** DATASET EXTRACT follows **
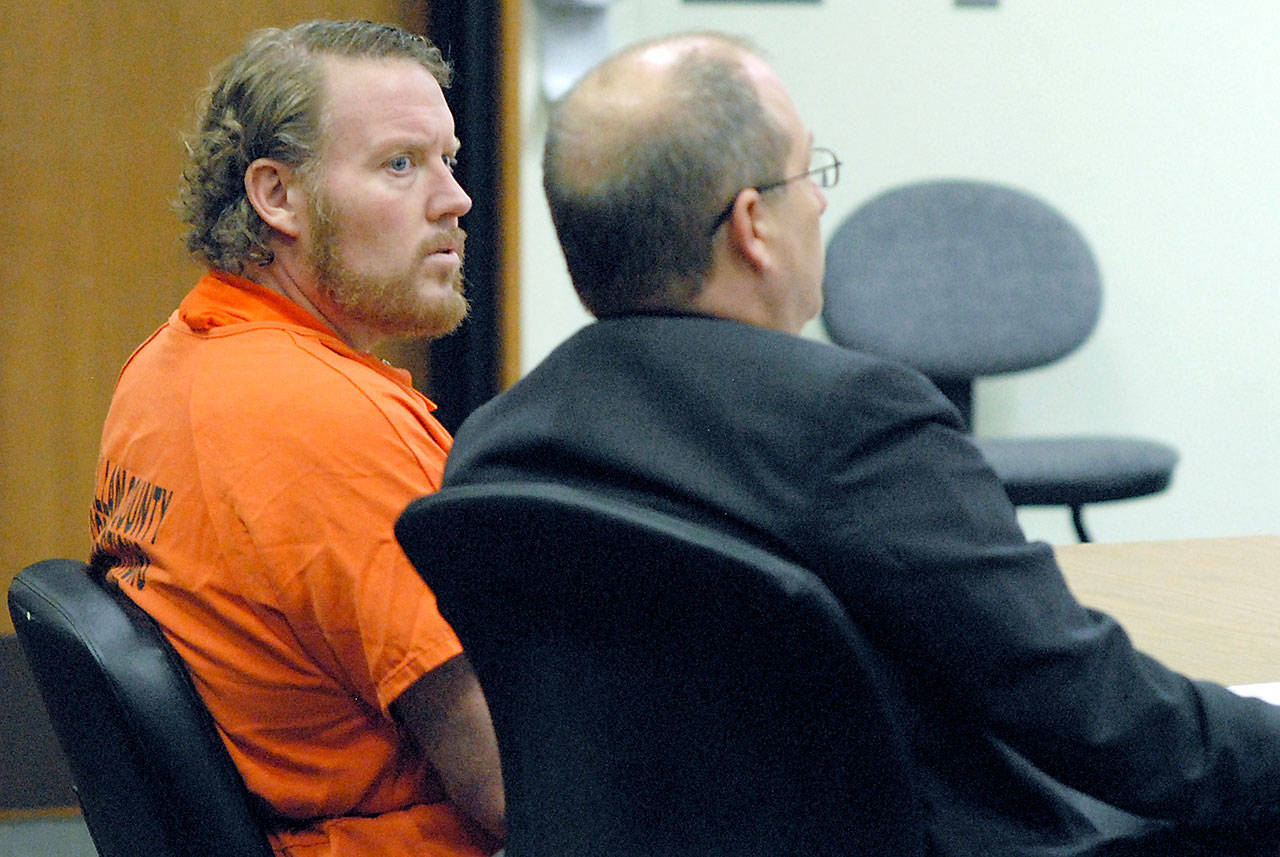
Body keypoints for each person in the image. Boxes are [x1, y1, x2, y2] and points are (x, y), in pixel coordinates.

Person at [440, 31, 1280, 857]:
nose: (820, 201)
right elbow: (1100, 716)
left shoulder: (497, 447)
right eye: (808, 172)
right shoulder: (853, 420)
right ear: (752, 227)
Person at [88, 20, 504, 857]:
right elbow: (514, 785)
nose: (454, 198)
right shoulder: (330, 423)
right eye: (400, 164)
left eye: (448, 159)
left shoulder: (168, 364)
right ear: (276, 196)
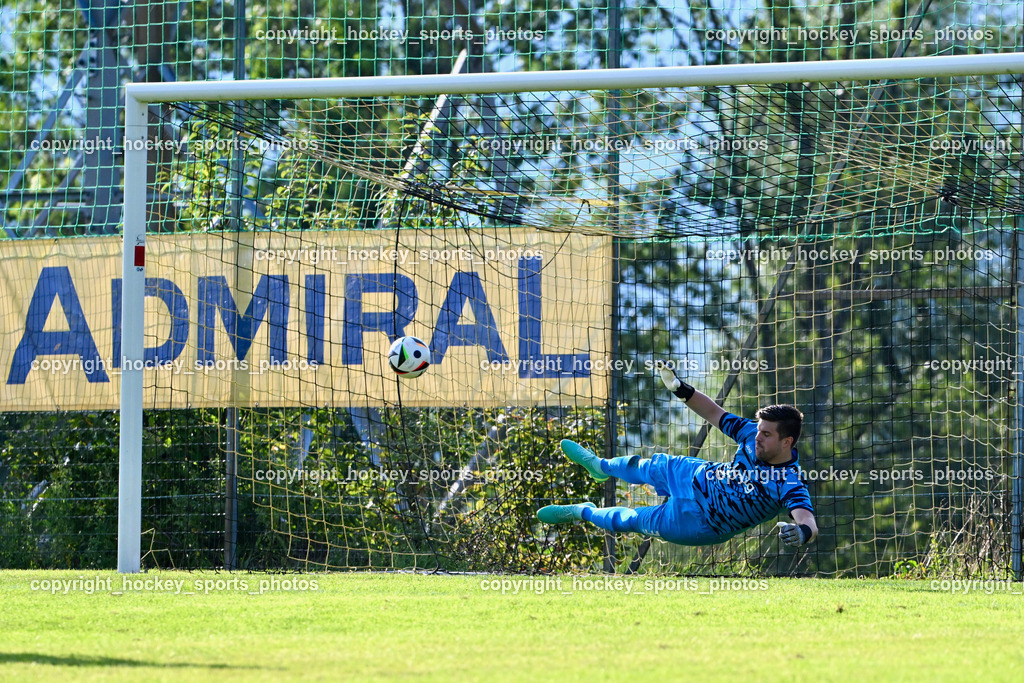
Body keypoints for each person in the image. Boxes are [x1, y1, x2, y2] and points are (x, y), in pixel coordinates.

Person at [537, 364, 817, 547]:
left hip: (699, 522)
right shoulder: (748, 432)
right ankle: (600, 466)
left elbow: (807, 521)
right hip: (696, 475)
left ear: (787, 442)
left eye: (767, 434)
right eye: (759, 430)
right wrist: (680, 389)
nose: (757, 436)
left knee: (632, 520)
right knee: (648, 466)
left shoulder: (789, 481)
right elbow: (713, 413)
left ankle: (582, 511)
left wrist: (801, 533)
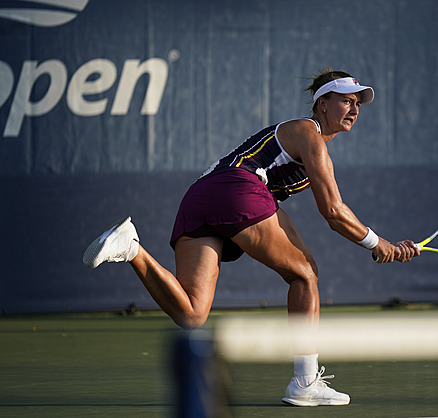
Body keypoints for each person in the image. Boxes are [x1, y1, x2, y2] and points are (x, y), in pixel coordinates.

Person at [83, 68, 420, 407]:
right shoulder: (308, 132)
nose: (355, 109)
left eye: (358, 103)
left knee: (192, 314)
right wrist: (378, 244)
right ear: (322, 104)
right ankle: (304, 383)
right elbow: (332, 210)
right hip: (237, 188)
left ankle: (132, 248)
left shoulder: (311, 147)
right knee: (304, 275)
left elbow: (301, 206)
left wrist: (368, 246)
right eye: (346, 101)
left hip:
** End of DATASET EXTRACT **
WORK ITEM
Copy out every line in the listing where the word "shoulder" appears.

WRITTEN REPLY
left shoulder: (497, 447)
right shoulder: (853, 420)
right shoulder: (330, 423)
left shoulder: (168, 364)
right shoulder: (748, 432)
left shoulder: (789, 481)
right shoulder: (308, 132)
left shoulder: (311, 147)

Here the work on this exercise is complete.